The data.
•••
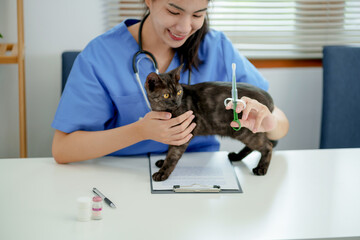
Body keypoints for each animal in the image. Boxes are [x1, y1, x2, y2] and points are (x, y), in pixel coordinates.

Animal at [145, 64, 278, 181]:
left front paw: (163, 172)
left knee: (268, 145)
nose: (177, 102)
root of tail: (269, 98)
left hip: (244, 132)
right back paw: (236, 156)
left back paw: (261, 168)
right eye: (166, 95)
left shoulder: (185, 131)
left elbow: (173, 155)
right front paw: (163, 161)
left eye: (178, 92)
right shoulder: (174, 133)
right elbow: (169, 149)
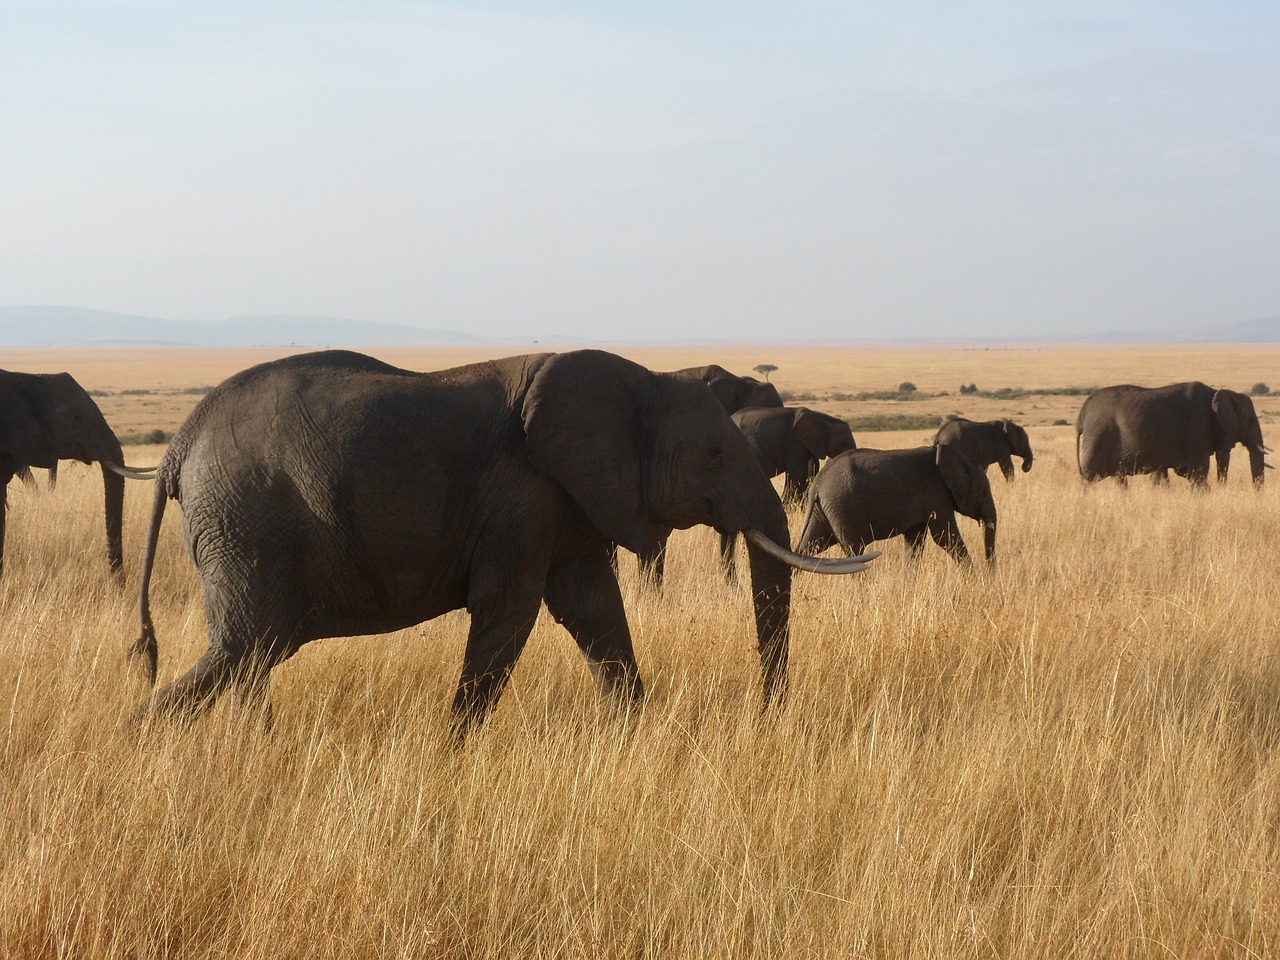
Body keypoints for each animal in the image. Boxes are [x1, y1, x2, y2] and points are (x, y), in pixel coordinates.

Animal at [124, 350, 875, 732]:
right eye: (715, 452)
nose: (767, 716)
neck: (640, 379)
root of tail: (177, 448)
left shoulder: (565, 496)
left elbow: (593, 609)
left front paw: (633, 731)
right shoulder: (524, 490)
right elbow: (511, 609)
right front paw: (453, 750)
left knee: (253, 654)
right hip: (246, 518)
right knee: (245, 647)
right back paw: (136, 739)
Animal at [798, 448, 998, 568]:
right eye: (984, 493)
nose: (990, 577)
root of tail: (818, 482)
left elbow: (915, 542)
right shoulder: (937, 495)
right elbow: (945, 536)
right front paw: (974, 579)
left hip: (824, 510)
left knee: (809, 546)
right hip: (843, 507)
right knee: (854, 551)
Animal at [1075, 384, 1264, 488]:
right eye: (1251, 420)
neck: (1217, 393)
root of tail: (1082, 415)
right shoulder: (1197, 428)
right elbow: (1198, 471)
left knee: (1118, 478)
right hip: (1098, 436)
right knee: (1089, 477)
•••
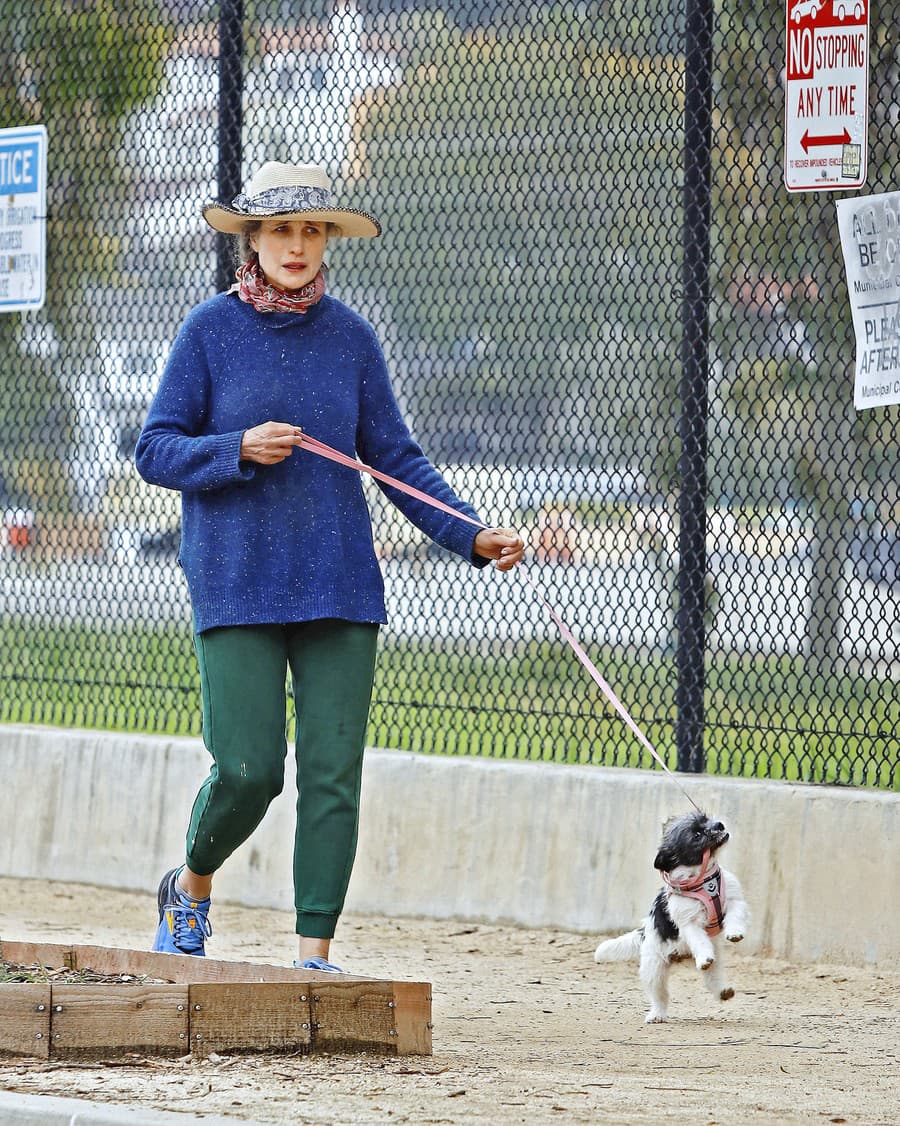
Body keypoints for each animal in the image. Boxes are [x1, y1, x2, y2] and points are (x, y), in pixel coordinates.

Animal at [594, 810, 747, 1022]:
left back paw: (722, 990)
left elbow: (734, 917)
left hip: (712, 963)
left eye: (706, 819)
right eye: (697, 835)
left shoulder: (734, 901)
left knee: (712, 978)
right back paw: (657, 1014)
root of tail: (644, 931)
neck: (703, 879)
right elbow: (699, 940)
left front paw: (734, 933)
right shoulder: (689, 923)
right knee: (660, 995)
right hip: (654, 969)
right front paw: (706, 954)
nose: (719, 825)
•••
Activity. When a line in the data contains the string "back", copy that line.

Your solution.
right back paw: (236, 156)
left back paw: (261, 168)
right back paw: (136, 739)
left back paw: (722, 990)
right back paw: (657, 1014)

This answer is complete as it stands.